("european hardcore version")
Toutefois, les véritables désaccords entre le cinéaste et ses financiers interviennent concernant l’approche très « arty » souhaitée par Borowczyk qui propose une mise en abyme du personnage et un scénario abscons frisant la complète abstraction.
Devenue vedette de pornos, Emmanuelle présente au Festival de Cannes son dernier film, Love express, qui crée le scandale sur la Croisette. Si elle doit échapper à ses fans entreprenants et à des journalistes agressifs, Emmanuelle rencontre également le tyrannique prince Rajid, souverain du Benglagistan, qui souhaite l’intégrer à son harem. Après avoir été déshabillée par ses admirateurs, la belle s’échappe en sautant sur le bateau de Charles D. Foster dont elle tombe immédiatement amoureuse. Répondant à l’invitation de Rajid, Emmanuelle se rend ensuite au Benglagistan où elle est incluse de force dans le harem du prince qui en fait sa cinquantième épouse. Mais Charles et un de ses amis, l’aventurier Eddie, viennent à son secours.
D’une durée réduite (heureusement !) à 85 minutes (pour la version hard, le « theatrical cut » dure, lui, à peine 78 minutes), EMMANUELLE 5 s’avère incapable de raconter le moindre embryon d’histoire cohérente : les scènes se succèdent sans véritablement faire sens et l’ennui s’installe rapidement en dépit des nombreux passages osés. La version européenne, dite hardcore, comprend d’ailleurs plusieurs passages pornos tout en ôtant certaines scènes du montage destiné aux salles obscures. Copulation entre personnages secondaires, masturbation féminine, intermèdes saphiques, introduction de godes,…le film égrène les conventions du porno de série avec une absence totale de conviction qui en désamorce immédiatement le potentiel érotique. Entre ces scènes, Emmanuelle, très jolie mais au jeu d’acteur lamentable, se balade dans divers décors exotiques et se déshabille complaisamment à la moindre occasion. Cela ne suffit pas, toutefois, à compenser les faiblesses d’une mise en scène qui trahit le complet renoncement d’un metteur en scène autrefois talentueux.
L’implication de Borowczyk reste, d’ailleurs, débattue vue le nombre d’assistants réalisateurs utilisés pour compléter le produit. Cependant, on y retrouve son goût pour les citations et son envie d’élever le propos au-delà du simple érotisme pour créer une œuvre ambitieuse et artistique.

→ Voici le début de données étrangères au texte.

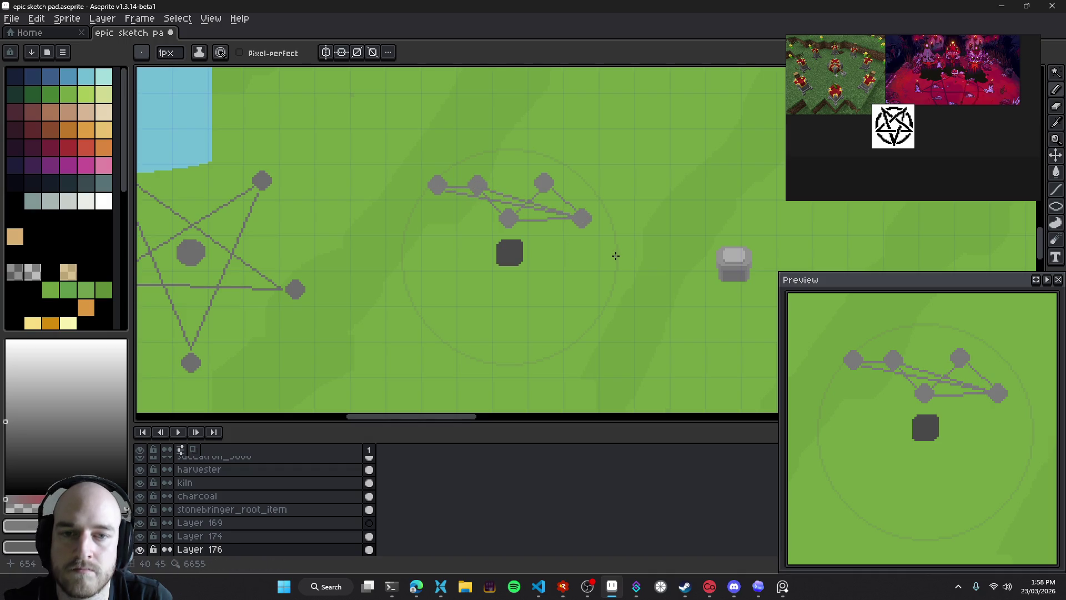
{"action": "left_click", "coordinate": [544, 184], "text": "shift"}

Hélas, le résultat s’avère à l’opposé des désirs du cinéaste qui parvient simplement à accoucher d’un imbuvable pseudo pensum au montage erratique rendu plus pesant encore par l’usage d’une voix-off ou de flashbacks hors de propos.
Vu la nullité du résultat, Roger Corman appela d’ailleurs à la rescousse son vieux complice Steve Barnett qui, aidé des mêmes acteurs, et des chutes de studio, produisit une nouvelle version du film (dite « américaine ») complétée en 1987 mais jamais sortie en salles.
Bercée par une musique très datée et complètement oubliable de Pierre Bachelet (qui effectue un bien piètre retour sur la saga), EMMANUELLE 5 est un complet naufrage, un des rares films où, malgré la meilleure bonne volonté du monde, il n’y a strictement rien à sauver. A fuir !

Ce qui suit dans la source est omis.